--- START OF Dataset extract ---

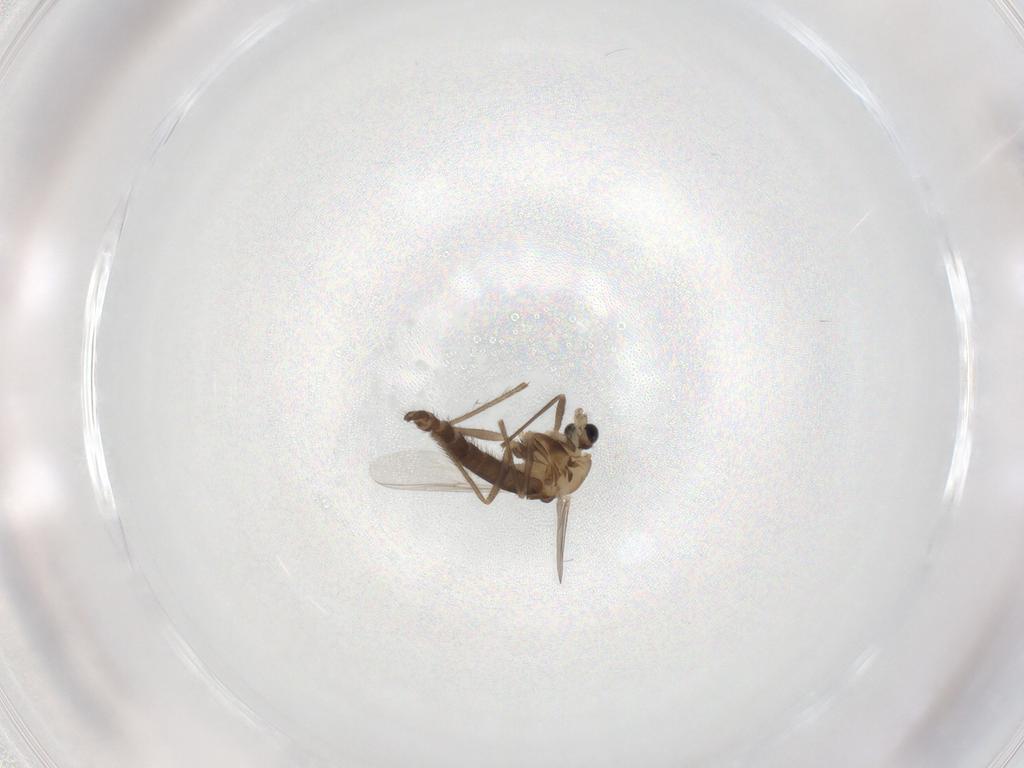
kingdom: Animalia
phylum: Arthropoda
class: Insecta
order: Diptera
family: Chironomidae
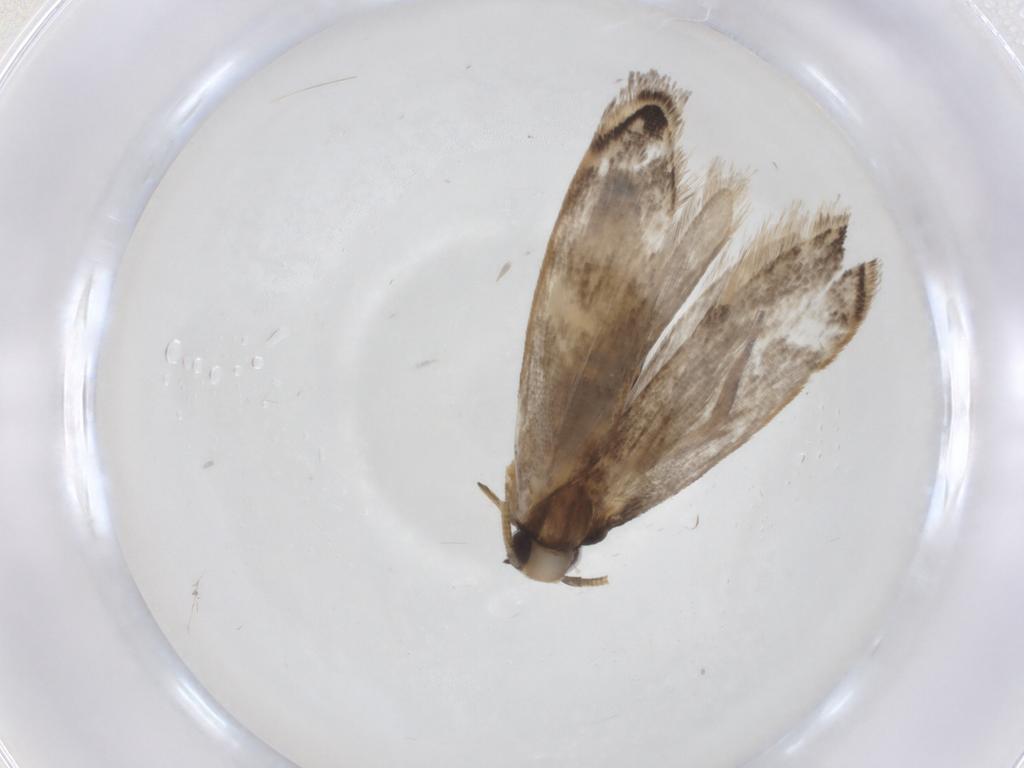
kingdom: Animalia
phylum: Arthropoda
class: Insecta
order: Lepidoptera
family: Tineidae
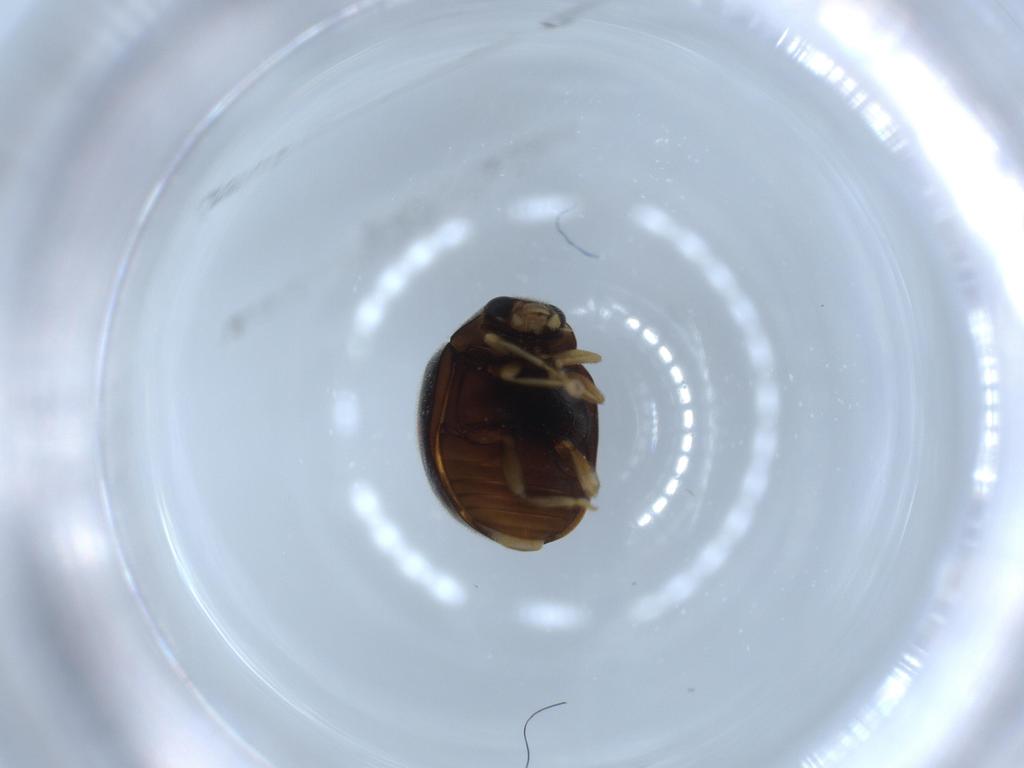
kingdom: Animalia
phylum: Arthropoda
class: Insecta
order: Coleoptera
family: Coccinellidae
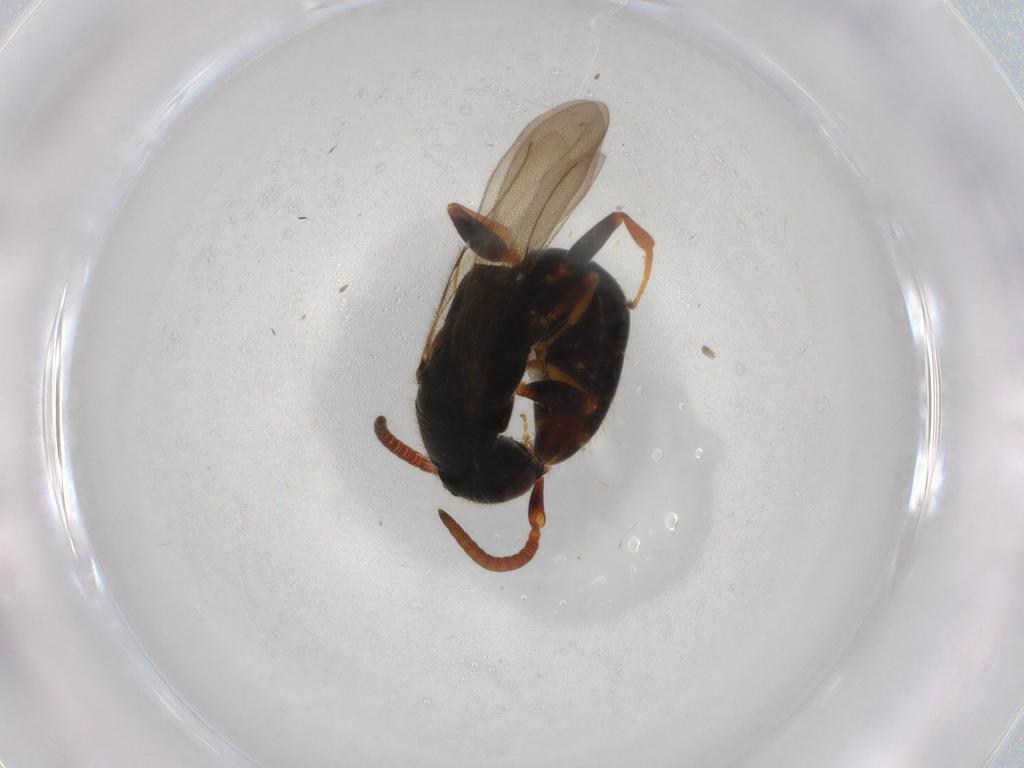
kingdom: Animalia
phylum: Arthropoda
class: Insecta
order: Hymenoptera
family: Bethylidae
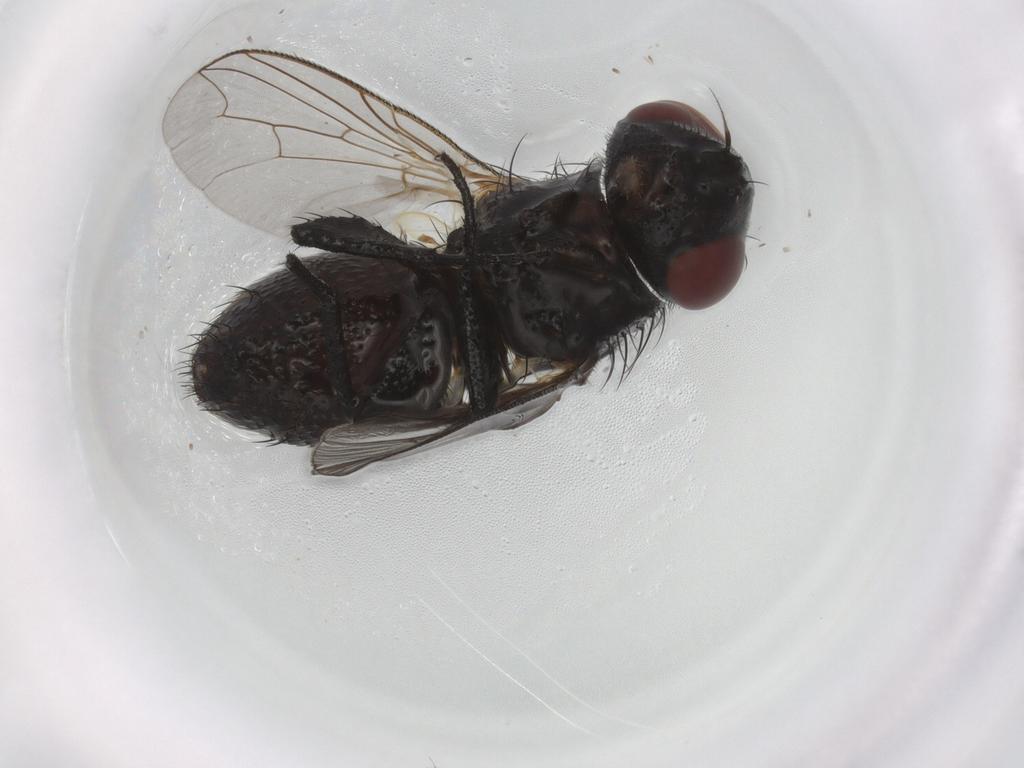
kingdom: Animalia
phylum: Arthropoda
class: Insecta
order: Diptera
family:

--- END OF Dataset extract ---
--- START OF Dataset extract ---

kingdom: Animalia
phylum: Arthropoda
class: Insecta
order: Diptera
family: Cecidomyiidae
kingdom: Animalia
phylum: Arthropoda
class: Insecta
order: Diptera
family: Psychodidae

--- END OF Dataset extract ---
--- START OF Dataset extract ---

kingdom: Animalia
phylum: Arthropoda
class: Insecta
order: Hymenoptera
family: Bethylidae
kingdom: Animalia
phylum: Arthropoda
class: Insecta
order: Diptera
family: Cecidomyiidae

--- END OF Dataset extract ---

> The exercise
Locate every line in the entries above that contains the string "family", and copy each of those lines.

> Final result
family: Chironomidae
family: Tineidae
family: Coccinellidae
family: Bethylidae
family:
family: Cecidomyiidae
family: Psychodidae
family: Bethylidae
family: Cecidomyiidae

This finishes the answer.